## 本文
- - - - -

2.前記共役ジエン重合体環化物が極性基を有することを特徴とする前記1に記載の酸素吸収性塗料。
3.前記共役ジエン重合体環化物の不飽和結合減少率が10重量%以上であることを特徴とする前記1または前記2に記載の酸素吸収性塗料。
4.前記塗膜形成成分がアルキド樹脂組成物、エポキシ樹脂組成物、およびウレタン樹脂組成物からなる群から選ばれる少なくとも一種であることを特徴とする前記1〜3までのいずれかに記載の酸素吸収性塗料。
5.前記1〜4までのいずれかに記載の酸素吸収性塗料を硬化させたことを特徴とする酸素吸収性塗膜。
6.ガスバリア材層と、前記ガスバリア材層上に形成された前記5に記載の酸素吸収性塗膜からなる酸素吸収性樹脂層と、前記酸素吸収性樹脂層上に形成された密封材層とを有することを特徴とする酸素吸収性積層体。
【発明の効果】
【0007】
本発明によれば、酸素吸収性塗料中に共役ジエン重合体環化物を主成分とした酸素吸収性樹脂成分が含有されていることから、酸素吸収性塗料を用いて形成した酸素吸収性塗膜の酸素吸収性を速いものとすることができ、また塗膜の黄変等の少ないものとすることができる。また本発明によれば、酸素吸収性樹脂成分として、上記のものを用いることから、塗膜形成成分の選択の幅が広く、種々の用途に用いることが可能な酸素吸収性塗料とすることができるという効果も奏する。
【発明を実施するための最良の形態】
【0008】
以下、本発明の酸素吸収性塗料、酸素吸収性塗膜、および酸素吸収性積層体についてそれぞれ説明する。
【0009】
A.酸素吸収性塗料
まず、本発明の酸素吸収性塗料について説明する。本発明の酸素吸収性塗料は、共役ジエン重合体環化物を主成分とする酸素吸収性樹脂成分と、塗膜形成成分とを含有することを特徴とするものである。
本発明の酸素吸収性塗料中には、上記共役ジエン重合体環化物を主成分とした酸素吸収性樹脂成分が含有されている。これにより、酸素吸収性塗料を塗布して形成した酸素吸収性塗膜の酸素吸収性を速いものとすることができ、また酸素吸収性塗膜が黄変してしまうこと等の少ないものとすることができる。また上記酸素吸収性樹脂成分を用いるため、塗膜形成成分の選択の幅が広く、種々の用途に用いることが可能な酸素吸収性塗料とすることができるという利点も有する。
【0010】
<酸素吸収性樹脂成分>
本発明に用いられる酸素吸収性樹脂成分としては、共役ジエン重合体環化物を主成分とするものである。本発明の酸素吸収性塗料の固形分中に、酸素吸収性樹脂成分は、1重量%〜90重量%、中でも5重量%〜70重量%、特に10重量%〜50重量%含まれていることが好ましい。

- - - - -

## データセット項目
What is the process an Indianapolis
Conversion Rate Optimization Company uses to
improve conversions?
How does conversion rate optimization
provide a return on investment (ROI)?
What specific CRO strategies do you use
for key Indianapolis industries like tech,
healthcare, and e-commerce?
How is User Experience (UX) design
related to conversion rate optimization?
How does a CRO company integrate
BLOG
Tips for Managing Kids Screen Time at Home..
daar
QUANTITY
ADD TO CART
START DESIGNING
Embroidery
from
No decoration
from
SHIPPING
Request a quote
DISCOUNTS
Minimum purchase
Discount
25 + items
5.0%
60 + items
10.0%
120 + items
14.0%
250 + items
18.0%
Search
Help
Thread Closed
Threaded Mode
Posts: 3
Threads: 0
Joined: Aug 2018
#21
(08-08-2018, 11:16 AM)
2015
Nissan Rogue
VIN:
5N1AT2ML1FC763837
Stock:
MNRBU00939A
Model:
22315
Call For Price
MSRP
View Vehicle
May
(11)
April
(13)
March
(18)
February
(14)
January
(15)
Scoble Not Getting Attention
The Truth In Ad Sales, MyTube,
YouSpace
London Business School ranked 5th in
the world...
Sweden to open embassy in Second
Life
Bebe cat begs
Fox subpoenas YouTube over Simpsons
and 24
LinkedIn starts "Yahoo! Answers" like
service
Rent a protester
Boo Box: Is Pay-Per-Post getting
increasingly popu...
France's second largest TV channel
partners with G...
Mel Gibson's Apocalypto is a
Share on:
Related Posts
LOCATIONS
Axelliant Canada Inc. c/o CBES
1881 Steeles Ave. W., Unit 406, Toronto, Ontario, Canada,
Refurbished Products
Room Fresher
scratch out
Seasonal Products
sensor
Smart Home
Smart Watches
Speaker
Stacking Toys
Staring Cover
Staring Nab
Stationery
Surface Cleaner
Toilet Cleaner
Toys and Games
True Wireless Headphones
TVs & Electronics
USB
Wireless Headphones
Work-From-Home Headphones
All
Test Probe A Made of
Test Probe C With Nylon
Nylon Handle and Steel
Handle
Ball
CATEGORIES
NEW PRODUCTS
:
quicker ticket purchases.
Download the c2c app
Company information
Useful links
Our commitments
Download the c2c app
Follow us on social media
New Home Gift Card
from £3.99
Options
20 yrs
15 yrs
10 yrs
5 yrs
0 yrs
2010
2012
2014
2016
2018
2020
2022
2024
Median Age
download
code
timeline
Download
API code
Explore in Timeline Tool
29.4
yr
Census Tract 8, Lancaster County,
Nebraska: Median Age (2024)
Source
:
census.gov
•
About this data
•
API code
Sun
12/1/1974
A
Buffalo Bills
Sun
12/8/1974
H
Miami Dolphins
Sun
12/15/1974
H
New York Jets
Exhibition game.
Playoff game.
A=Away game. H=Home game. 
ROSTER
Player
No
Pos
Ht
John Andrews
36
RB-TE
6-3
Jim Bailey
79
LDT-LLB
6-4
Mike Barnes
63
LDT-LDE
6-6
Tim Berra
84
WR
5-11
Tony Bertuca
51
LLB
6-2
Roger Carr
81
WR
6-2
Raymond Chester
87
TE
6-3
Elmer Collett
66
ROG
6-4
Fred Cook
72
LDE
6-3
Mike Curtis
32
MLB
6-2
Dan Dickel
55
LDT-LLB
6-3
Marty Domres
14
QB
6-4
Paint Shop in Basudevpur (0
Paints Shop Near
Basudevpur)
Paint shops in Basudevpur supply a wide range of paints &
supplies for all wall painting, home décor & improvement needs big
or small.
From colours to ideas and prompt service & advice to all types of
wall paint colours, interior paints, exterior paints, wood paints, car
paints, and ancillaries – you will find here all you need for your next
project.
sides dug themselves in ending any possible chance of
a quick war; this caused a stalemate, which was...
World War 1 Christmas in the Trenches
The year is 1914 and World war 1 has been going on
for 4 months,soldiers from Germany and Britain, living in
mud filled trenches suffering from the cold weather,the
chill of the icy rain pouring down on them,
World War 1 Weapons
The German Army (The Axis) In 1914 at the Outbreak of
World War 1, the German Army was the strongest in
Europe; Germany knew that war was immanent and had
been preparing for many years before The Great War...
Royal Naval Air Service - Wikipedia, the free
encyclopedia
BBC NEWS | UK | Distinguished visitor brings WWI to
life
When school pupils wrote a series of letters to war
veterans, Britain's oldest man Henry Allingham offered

- - - - -

## 課題内容
酸素吸収性塗料についての本文のうち、「2.前記共役ジエン重合体環化」から「ことを特徴とするものである。」までを一字も変えずに書き写してください。 答えるときは本文だけを根拠にしてください。

## 解答
2.前記共役ジエン重合体環化物が極性基を有することを特徴とする前記1に記載の酸素吸収性塗料。
3.前記共役ジエン重合体環化物の不飽和結合減少率が10重量%以上であることを特徴とする前記1または前記2に記載の酸素吸収性塗料。
4.前記塗膜形成成分がアルキド樹脂組成物、エポキシ樹脂組成物、およびウレタン樹脂組成物からなる群から選ばれる少なくとも一種であることを特徴とする前記1〜3までのいずれかに記載の酸素吸収性塗料。
5.前記1〜4までのいずれかに記載の酸素吸収性塗料を硬化させたことを特徴とする酸素吸収性塗膜。
6.ガスバリア材層と、前記ガスバリア材層上に形成された前記5に記載の酸素吸収性塗膜からなる酸素吸収性樹脂層と、前記酸素吸収性樹脂層上に形成された密封材層とを有することを特徴とする酸素吸収性積層体。
【発明の効果】
【0007】
本発明によれば、酸素吸収性塗料中に共役ジエン重合体環化物を主成分とした酸素吸収性樹脂成分が含有されていることから、酸素吸収性塗料を用いて形成した酸素吸収性塗膜の酸素吸収性を速いものとすることができ、また塗膜の黄変等の少ないものとすることができる。また本発明によれば、酸素吸収性樹脂成分として、上記のものを用いることから、塗膜形成成分の選択の幅が広く、種々の用途に用いることが可能な酸素吸収性塗料とすることができるという効果も奏する。
【発明を実施するための最良の形態】
【0008】
以下、本発明の酸素吸収性塗料、酸素吸収性塗膜、および酸素吸収性積層体についてそれぞれ説明する。
【0009】
A.酸素吸収性塗料
まず、本発明の酸素吸収性塗料について説明する。本発明の酸素吸収性塗料は、共役ジエン重合体環化物を主成分とする酸素吸収性樹脂成分と、塗膜形成成分とを含有することを特徴とするものである。